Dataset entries

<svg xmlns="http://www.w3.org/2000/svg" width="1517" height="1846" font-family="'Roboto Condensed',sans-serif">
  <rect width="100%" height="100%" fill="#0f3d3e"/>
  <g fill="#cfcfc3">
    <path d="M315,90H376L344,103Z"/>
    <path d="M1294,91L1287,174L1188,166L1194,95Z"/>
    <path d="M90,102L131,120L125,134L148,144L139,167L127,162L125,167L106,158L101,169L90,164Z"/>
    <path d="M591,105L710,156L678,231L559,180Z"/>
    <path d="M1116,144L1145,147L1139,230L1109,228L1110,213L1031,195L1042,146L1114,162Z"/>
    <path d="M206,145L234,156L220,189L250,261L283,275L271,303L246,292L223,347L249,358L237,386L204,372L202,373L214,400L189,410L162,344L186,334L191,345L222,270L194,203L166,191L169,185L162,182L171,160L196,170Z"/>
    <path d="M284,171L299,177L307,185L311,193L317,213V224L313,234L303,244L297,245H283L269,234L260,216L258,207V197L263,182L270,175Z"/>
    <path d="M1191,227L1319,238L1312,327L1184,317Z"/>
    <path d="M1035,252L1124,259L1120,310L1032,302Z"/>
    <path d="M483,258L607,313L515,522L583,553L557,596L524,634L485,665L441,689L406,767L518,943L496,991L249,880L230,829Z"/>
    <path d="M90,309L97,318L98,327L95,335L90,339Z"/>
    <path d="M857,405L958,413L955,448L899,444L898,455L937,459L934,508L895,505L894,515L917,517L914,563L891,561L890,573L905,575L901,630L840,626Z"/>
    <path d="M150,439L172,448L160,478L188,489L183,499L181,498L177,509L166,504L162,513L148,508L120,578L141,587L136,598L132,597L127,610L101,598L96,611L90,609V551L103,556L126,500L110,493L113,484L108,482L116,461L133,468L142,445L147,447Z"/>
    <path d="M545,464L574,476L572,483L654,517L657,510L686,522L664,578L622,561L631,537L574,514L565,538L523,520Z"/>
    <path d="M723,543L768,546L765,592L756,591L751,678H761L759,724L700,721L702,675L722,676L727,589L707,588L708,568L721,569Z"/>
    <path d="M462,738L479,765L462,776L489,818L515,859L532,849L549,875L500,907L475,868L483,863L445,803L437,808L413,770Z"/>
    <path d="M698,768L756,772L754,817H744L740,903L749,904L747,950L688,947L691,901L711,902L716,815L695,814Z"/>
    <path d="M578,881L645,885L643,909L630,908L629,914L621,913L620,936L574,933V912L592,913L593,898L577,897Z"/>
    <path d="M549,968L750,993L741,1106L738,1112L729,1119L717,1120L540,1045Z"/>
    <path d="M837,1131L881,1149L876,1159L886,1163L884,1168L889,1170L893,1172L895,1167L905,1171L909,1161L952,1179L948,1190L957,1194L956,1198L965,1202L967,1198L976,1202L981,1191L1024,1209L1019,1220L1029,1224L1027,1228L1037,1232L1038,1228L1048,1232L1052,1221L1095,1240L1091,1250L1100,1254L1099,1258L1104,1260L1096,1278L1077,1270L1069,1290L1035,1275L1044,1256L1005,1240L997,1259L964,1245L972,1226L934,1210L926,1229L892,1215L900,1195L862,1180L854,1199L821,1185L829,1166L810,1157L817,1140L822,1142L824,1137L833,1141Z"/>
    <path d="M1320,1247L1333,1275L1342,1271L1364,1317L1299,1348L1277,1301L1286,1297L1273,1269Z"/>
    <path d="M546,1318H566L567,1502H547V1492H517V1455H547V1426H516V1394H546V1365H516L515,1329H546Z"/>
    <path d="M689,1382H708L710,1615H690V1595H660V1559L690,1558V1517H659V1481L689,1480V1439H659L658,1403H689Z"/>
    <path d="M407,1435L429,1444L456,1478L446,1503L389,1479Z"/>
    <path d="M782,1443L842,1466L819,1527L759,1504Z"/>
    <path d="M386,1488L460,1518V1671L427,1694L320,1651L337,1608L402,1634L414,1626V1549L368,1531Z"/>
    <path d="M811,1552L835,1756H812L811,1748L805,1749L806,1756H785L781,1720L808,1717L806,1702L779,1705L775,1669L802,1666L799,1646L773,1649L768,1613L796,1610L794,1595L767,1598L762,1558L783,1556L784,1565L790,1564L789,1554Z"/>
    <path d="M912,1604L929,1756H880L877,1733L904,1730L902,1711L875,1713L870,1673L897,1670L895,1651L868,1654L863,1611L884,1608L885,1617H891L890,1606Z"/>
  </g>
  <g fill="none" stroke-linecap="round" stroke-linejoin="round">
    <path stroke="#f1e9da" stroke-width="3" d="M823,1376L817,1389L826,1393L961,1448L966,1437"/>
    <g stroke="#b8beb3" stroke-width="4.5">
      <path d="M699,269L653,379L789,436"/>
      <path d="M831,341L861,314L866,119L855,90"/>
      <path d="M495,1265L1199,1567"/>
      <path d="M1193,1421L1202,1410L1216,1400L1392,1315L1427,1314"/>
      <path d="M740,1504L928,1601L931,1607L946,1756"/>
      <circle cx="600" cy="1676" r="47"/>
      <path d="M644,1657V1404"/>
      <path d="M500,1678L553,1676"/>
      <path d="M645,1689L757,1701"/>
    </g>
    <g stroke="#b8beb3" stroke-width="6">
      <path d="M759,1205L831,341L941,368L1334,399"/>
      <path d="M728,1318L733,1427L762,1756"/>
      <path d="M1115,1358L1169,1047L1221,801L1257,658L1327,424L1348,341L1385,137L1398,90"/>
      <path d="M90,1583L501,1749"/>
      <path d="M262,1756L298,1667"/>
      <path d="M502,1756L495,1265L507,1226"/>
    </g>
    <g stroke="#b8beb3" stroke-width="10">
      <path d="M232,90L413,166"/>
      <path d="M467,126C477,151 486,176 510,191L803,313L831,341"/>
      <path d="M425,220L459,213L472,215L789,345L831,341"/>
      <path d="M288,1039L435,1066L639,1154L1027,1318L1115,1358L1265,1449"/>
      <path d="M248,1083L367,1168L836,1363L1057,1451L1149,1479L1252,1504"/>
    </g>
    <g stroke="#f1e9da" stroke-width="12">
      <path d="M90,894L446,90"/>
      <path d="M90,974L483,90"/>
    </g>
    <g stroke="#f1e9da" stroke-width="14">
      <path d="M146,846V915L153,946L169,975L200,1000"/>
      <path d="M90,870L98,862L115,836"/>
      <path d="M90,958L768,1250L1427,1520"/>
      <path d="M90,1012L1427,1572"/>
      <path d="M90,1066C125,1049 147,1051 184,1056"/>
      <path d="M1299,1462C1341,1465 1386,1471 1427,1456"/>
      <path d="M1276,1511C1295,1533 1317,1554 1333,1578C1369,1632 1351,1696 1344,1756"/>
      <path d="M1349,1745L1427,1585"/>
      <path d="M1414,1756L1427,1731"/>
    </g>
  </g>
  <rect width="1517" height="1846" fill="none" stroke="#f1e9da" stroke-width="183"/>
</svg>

Task details ::
Your answer should be the records above, set down exactly.

Solution to this task ::
<svg xmlns="http://www.w3.org/2000/svg" width="1517" height="1846" font-family="'Roboto Condensed',sans-serif">
  <rect width="100%" height="100%" fill="#0f3d3e"/>
  <g fill="#cfcfc3">
    <path d="M315,90H376L344,103Z"/>
    <path d="M1294,91L1287,174L1188,166L1194,95Z"/>
    <path d="M90,102L131,120L125,134L148,144L139,167L127,162L125,167L106,158L101,169L90,164Z"/>
    <path d="M591,105L710,156L678,231L559,180Z"/>
    <path d="M1116,144L1145,147L1139,230L1109,228L1110,213L1031,195L1042,146L1114,162Z"/>
    <path d="M206,145L234,156L220,189L250,261L283,275L271,303L246,292L223,347L249,358L237,386L204,372L202,373L214,400L189,410L162,344L186,334L191,345L222,270L194,203L166,191L169,185L162,182L171,160L196,170Z"/>
    <path d="M284,171L299,177L307,185L311,193L317,213V224L313,234L303,244L297,245H283L269,234L260,216L258,207V197L263,182L270,175Z"/>
    <path d="M1191,227L1319,238L1312,327L1184,317Z"/>
    <path d="M1035,252L1124,259L1120,310L1032,302Z"/>
    <path d="M483,258L607,313L515,522L583,553L557,596L524,634L485,665L441,689L406,767L518,943L496,991L249,880L230,829Z"/>
    <path d="M90,309L97,318L98,327L95,335L90,339Z"/>
    <path d="M857,405L958,413L955,448L899,444L898,455L937,459L934,508L895,505L894,515L917,517L914,563L891,561L890,573L905,575L901,630L840,626Z"/>
    <path d="M150,439L172,448L160,478L188,489L183,499L181,498L177,509L166,504L162,513L148,508L120,578L141,587L136,598L132,597L127,610L101,598L96,611L90,609V551L103,556L126,500L110,493L113,484L108,482L116,461L133,468L142,445L147,447Z"/>
    <path d="M545,464L574,476L572,483L654,517L657,510L686,522L664,578L622,561L631,537L574,514L565,538L523,520Z"/>
    <path d="M723,543L768,546L765,592L756,591L751,678H761L759,724L700,721L702,675L722,676L727,589L707,588L708,568L721,569Z"/>
    <path d="M462,738L479,765L462,776L489,818L515,859L532,849L549,875L500,907L475,868L483,863L445,803L437,808L413,770Z"/>
    <path d="M698,768L756,772L754,817H744L740,903L749,904L747,950L688,947L691,901L711,902L716,815L695,814Z"/>
    <path d="M578,881L645,885L643,909L630,908L629,914L621,913L620,936L574,933V912L592,913L593,898L577,897Z"/>
    <path d="M549,968L750,993L741,1106L738,1112L729,1119L717,1120L540,1045Z"/>
    <path d="M837,1131L881,1149L876,1159L886,1163L884,1168L889,1170L893,1172L895,1167L905,1171L909,1161L952,1179L948,1190L957,1194L956,1198L965,1202L967,1198L976,1202L981,1191L1024,1209L1019,1220L1029,1224L1027,1228L1037,1232L1038,1228L1048,1232L1052,1221L1095,1240L1091,1250L1100,1254L1099,1258L1104,1260L1096,1278L1077,1270L1069,1290L1035,1275L1044,1256L1005,1240L997,1259L964,1245L972,1226L934,1210L926,1229L892,1215L900,1195L862,1180L854,1199L821,1185L829,1166L810,1157L817,1140L822,1142L824,1137L833,1141Z"/>
    <path d="M1320,1247L1333,1275L1342,1271L1364,1317L1299,1348L1277,1301L1286,1297L1273,1269Z"/>
    <path d="M546,1318H566L567,1502H547V1492H517V1455H547V1426H516V1394H546V1365H516L515,1329H546Z"/>
    <path d="M689,1382H708L710,1615H690V1595H660V1559L690,1558V1517H659V1481L689,1480V1439H659L658,1403H689Z"/>
    <path d="M407,1435L429,1444L456,1478L446,1503L389,1479Z"/>
    <path d="M782,1443L842,1466L819,1527L759,1504Z"/>
    <path d="M386,1488L460,1518V1671L427,1694L320,1651L337,1608L402,1634L414,1626V1549L368,1531Z"/>
    <path d="M811,1552L835,1756H812L811,1748L805,1749L806,1756H785L781,1720L808,1717L806,1702L779,1705L775,1669L802,1666L799,1646L773,1649L768,1613L796,1610L794,1595L767,1598L762,1558L783,1556L784,1565L790,1564L789,1554Z"/>
    <path d="M912,1604L929,1756H880L877,1733L904,1730L902,1711L875,1713L870,1673L897,1670L895,1651L868,1654L863,1611L884,1608L885,1617H891L890,1606Z"/>
  </g>
  <g fill="none" stroke-linecap="round" stroke-linejoin="round">
    <path stroke="#f1e9da" stroke-width="3" d="M823,1376L817,1389L826,1393L961,1448L966,1437"/>
    <g stroke="#b8beb3" stroke-width="4.5">
      <path d="M699,269L653,379L789,436"/>
      <path d="M831,341L861,314L866,119L855,90"/>
      <path d="M495,1265L1199,1567"/>
      <path d="M1193,1421L1202,1410L1216,1400L1392,1315L1427,1314"/>
      <path d="M740,1504L928,1601L931,1607L946,1756"/>
      <circle cx="600" cy="1676" r="47"/>
      <path d="M644,1657V1404"/>
      <path d="M500,1678L553,1676"/>
      <path d="M645,1689L757,1701"/>
    </g>
    <g stroke="#b8beb3" stroke-width="6">
      <path d="M759,1205L831,341L941,368L1334,399"/>
      <path d="M728,1318L733,1427L762,1756"/>
      <path d="M1115,1358L1169,1047L1221,801L1257,658L1327,424L1348,341L1385,137L1398,90"/>
      <path d="M90,1583L501,1749"/>
      <path d="M262,1756L298,1667"/>
      <path d="M502,1756L495,1265L507,1226"/>
    </g>
    <g stroke="#b8beb3" stroke-width="10">
      <path d="M232,90L413,166"/>
      <path d="M467,126C477,151 486,176 510,191L803,313L831,341"/>
      <path d="M425,220L459,213L472,215L789,345L831,341"/>
      <path d="M288,1039L435,1066L639,1154L1027,1318L1115,1358L1265,1449"/>
      <path d="M248,1083L367,1168L836,1363L1057,1451L1149,1479L1252,1504"/>
    </g>
    <g stroke="#f1e9da" stroke-width="12">
      <path d="M90,894L446,90"/>
      <path d="M90,974L483,90"/>
    </g>
    <g stroke="#f1e9da" stroke-width="14">
      <path d="M146,846V915L153,946L169,975L200,1000"/>
      <path d="M90,870L98,862L115,836"/>
      <path d="M90,958L768,1250L1427,1520"/>
      <path d="M90,1012L1427,1572"/>
      <path d="M90,1066C125,1049 147,1051 184,1056"/>
      <path d="M1299,1462C1341,1465 1386,1471 1427,1456"/>
      <path d="M1276,1511C1295,1533 1317,1554 1333,1578C1369,1632 1351,1696 1344,1756"/>
      <path d="M1349,1745L1427,1585"/>
      <path d="M1414,1756L1427,1731"/>
    </g>
  </g>
  <rect width="1517" height="1846" fill="none" stroke="#f1e9da" stroke-width="183"/>
</svg>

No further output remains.